Nontuberculous mycobacteria (NTM) are important pathogens, which are responsible for a wide spectrum of clinical manifestations; the NTM species most commonly identified are Mycobacterium avium complex and Mycobacterium abscessus complex (MABSC). The incidence of pulmonary disease caused by MABSC members is dramatically increasing especially among cystic fibrosis patients worldwide, with M. abscessus subsp. abscessus (M. abscessus) becoming the most worrisome. M. abscessus infections are characterized by the formation of granulomas. These are organized structures of macrophages, epithelioid cells and multinucleated giant cells, surrounded by a ring of lymphocytes. Their function is to localize and contain mycobacteria while concentrating the immune response to a limited area. During the life in the granulomas, bacteria are hypothesized to go through a remodeling of their metabolism likely helping them to become more tolerant to different stress, including that due to drugs. M. abscessus treatment is a combinational and highly toxic therapy up to 2 years long. Treatment failure is associated with unfavourable progression and to an accelerated lung function decline. Consequently, new active and less toxic drugs are urgently needed.

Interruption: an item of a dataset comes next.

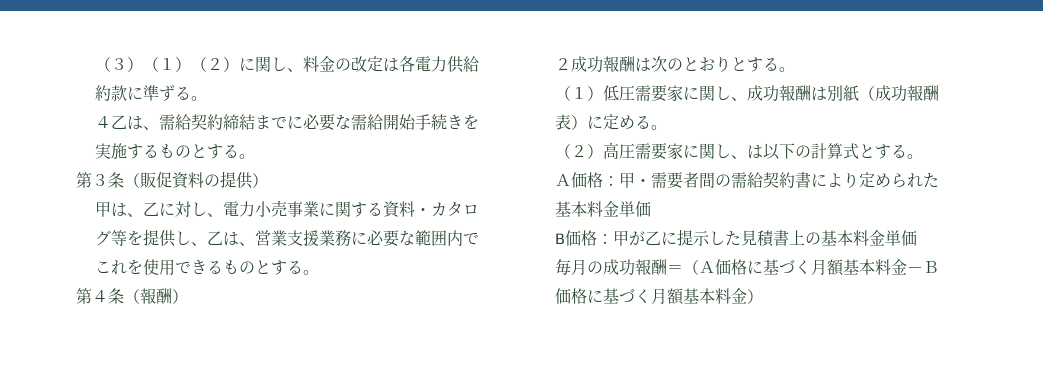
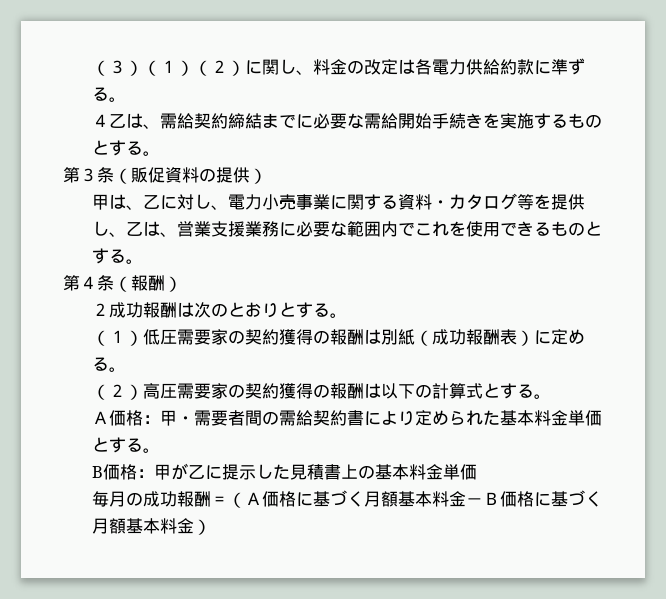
[683,85,780,102] に関し、成功 -> [228,329,331,345] の契約獲得の
[683,143,748,159] に関し、 -> [228,383,365,399] の契約獲得の報酬
(652, 209) none -> [92,437,161,453] とする。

Out of more than 700 compounds ad hoc synthetized within previous projects, VOMG was the only hit molecule active against M. abscessus in vitro, M. abscessus biofilm and in vivo with a high bactericidal activity. Project researchers recently discovered that it targets cell division, by inhibiting the FtsZ protein.
VOMG has been patented with the co-ownership of FFC Ricerca thanks to the potential of its activity in vitro, in vivo and against biofilm. The obtained results show that VOMG has features to be a drug candidate against M. abscessus with the potential to be included in regimens to treat M. abscessus lung disease. 

In this project, researchers aim to: 

• study the mechanism of action of VOMG in depth
• evaluate the activity of VOMG alone and in combination with amikacin in M. abscessus infected mice using different methods 
• study the activity of VOMG alone or in combination with amikacin in a granuloma-like structure model induced by M. abscessus infection. Our findings will pave the wave for the development of new potentialtherapeutic and antimicrobial treatments against M. abscessus infections in particular for cystic fibrosis individuals.